I'd wanted this trip to be more of a relaxing one, yet at the end I still ended up dragging myself to 5 different cities and turned everyday into a 16-hour non-stop traveling. Being alone, though, allowed me a lot of time for personal reflections. One thing that really stood out to me is that traveling alone in your late 20's just isn't the same as traveling in early 20's. Somehow there was more yearning for company this time, and I couldn't stop envying the people traveling in packs or with loved ones/families around me. I may be able to travel alone for the next 10 years or so, but I no longer know if that's still the preferred way of traveling by the age of 40.

Still trying to get back to the flow of things back in Cambridge and had a few hours of solid studying this afternoon. Yet, something itching was nibbling me inside. The sense of fear, confusion, and continual wondering on what I am doing here. Yeah, what in the world am I doing here? In Cambridge, in this program, in the purpose of studying and the general meaning in life. Is this where I can be who I am the most? Is this what would empowers me to achieve what I want to achieve eventually? What kind of sacrifices or compromises would I have to make along the way to reach the final goal? Am I willing to make such sacrifices or compromises? Is this what God wants for me? How does faith come into play and what happens when faith conflicts with the culture of this environment? Where does one draw the line? What would life look like if I were not here but elsewhere?

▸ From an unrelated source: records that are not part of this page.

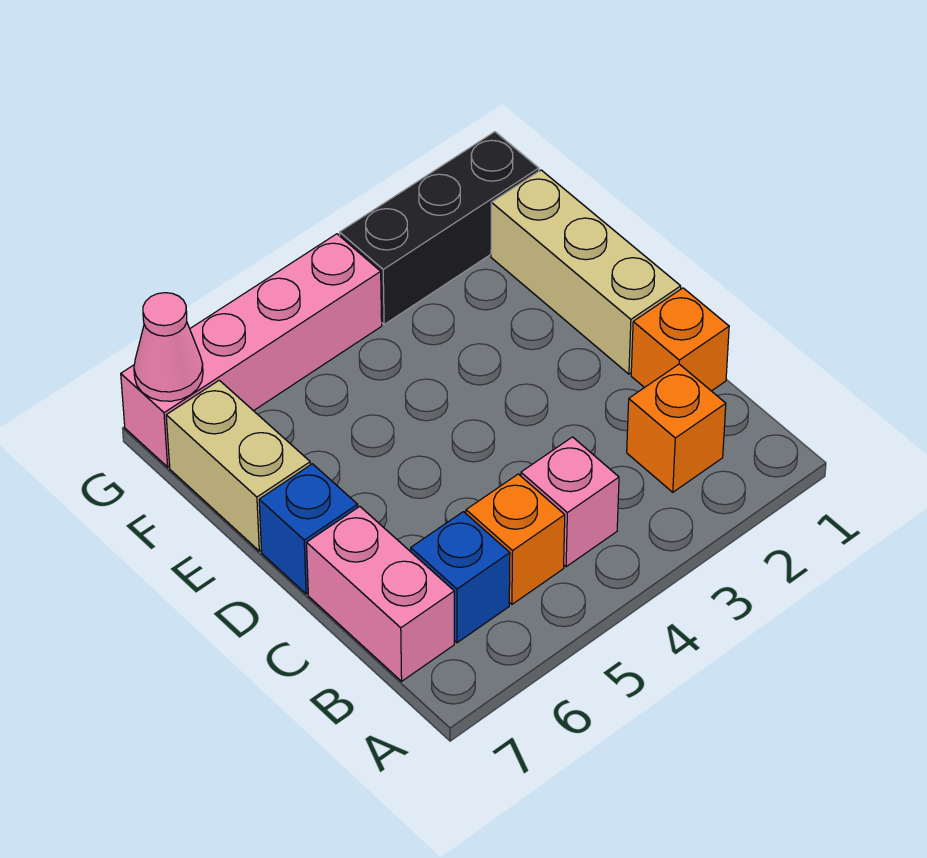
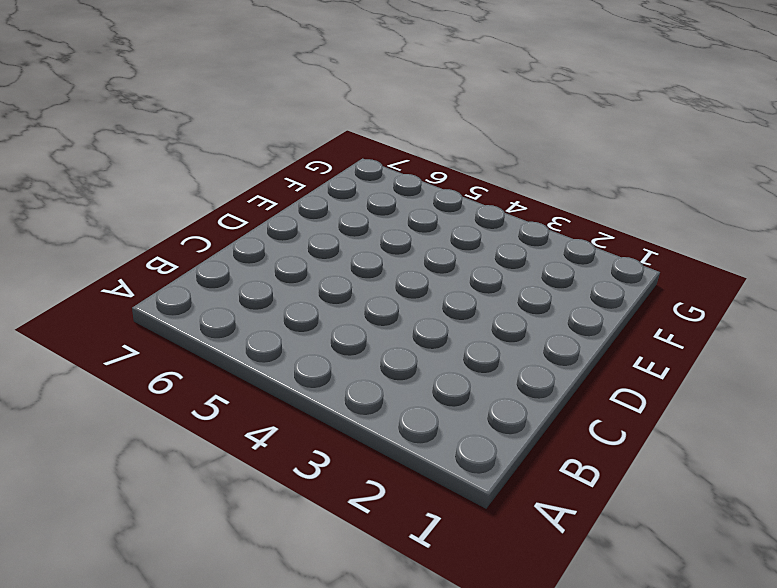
none -> orange brick B2 level 1
none -> pink brick B4 level 1
none -> orange brick B5 level 1

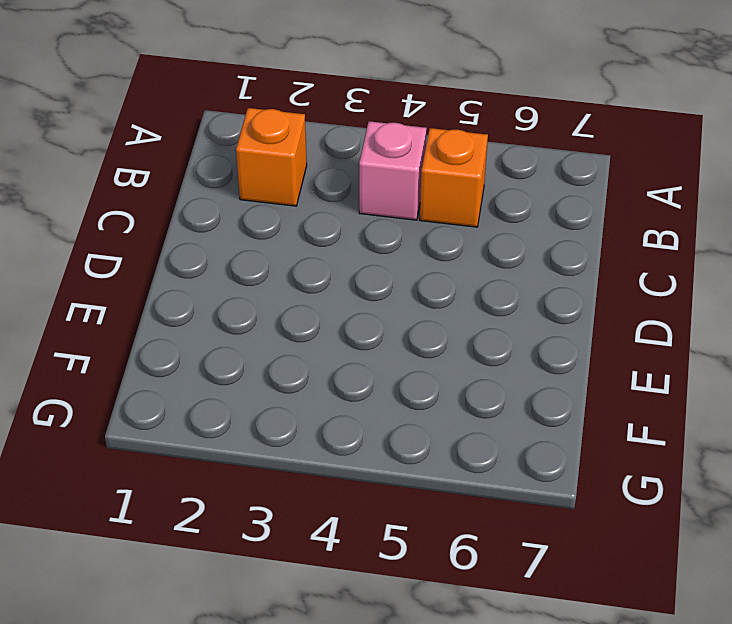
none -> blue brick B6 level 1
none -> pink brick B7:C7 level 1
none -> orange brick C1 level 1

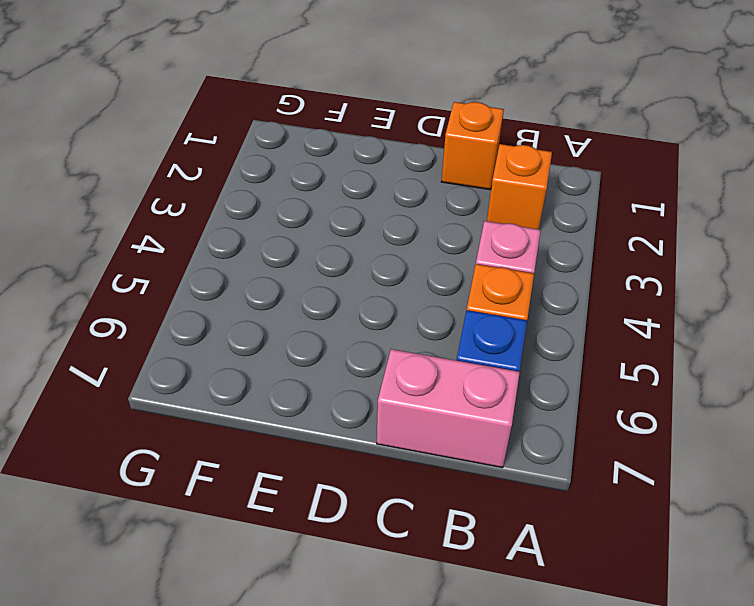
none -> tan brick D1:F1 level 1
none -> blue brick D7 level 1
none -> tan brick E7:F7 level 1

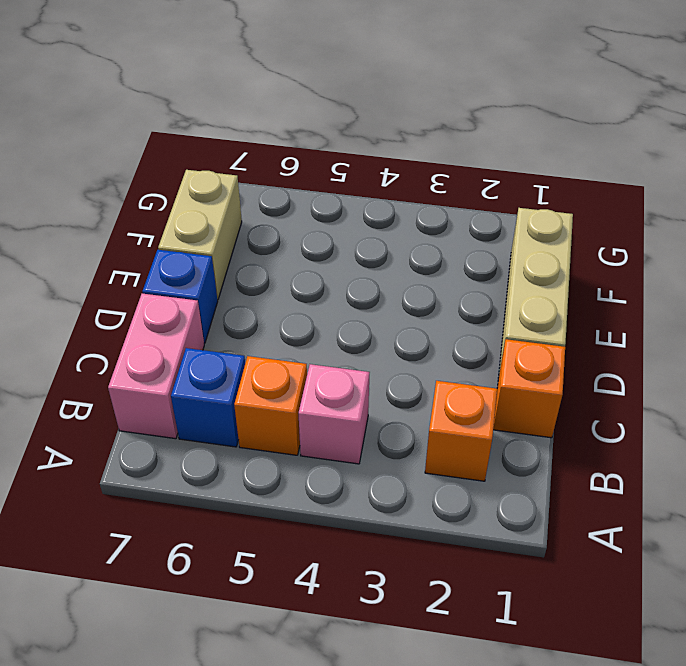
none -> black brick G1:G3 level 1
none -> pink brick G4:G7 level 1
none -> pink cone G7 level 2

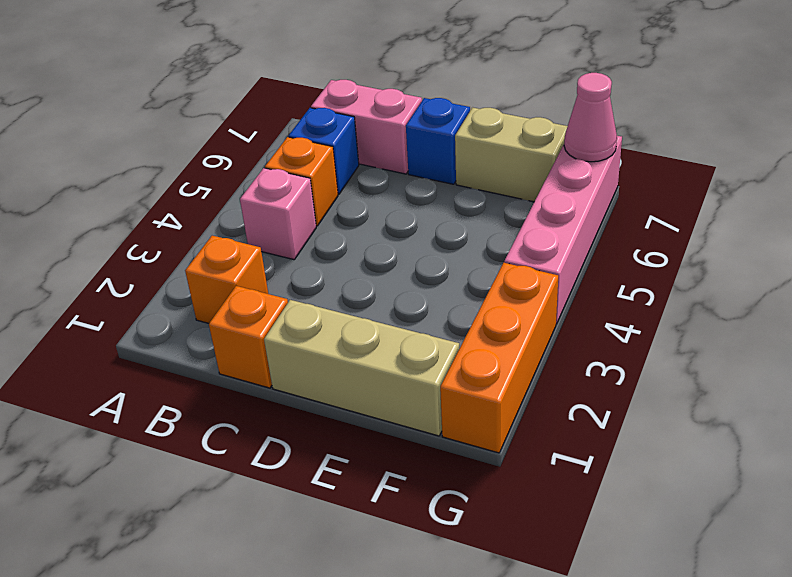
orange brick G1:G3 level 1 -> black brick G1:G3 level 1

Questions and choices and wonders ... My roommate reminds me that I perhaps am going through some kind of quarter-life crisis, reflecting upon all the things done and experiences gone through, and reexaming whether this is truly the step to take or to be in. Around the same time a friend of mine whom I graduated from college together with just sent me an ultra-sound photo of her baby girl today. She's totally at a different stage in life now whereas I'm still trying to figure out who this so-called "the one" is (if there is such a thing as "the one"). It seems infinitely difficult at times to find that one whom you truly truly love, yet when seeing those who are already married, I again wonder how they have done it all. Is life sometimes just easier for some people?

These days, I just feel that to be able to find that one you love whom you're able to make the decision to spend the rest of your life with him/her is nothing but a pure act of miracle from God. So many factors and variables have to work out perfectly in order for that union to take place. Truly incredible.

Same thing with career calling, passion, things and goals wanna achieve in life. Taking one step at a time, I tell myself. Yet, sometimes, even that one step is so hard to take.

Perhaps the key is simply to keep walking.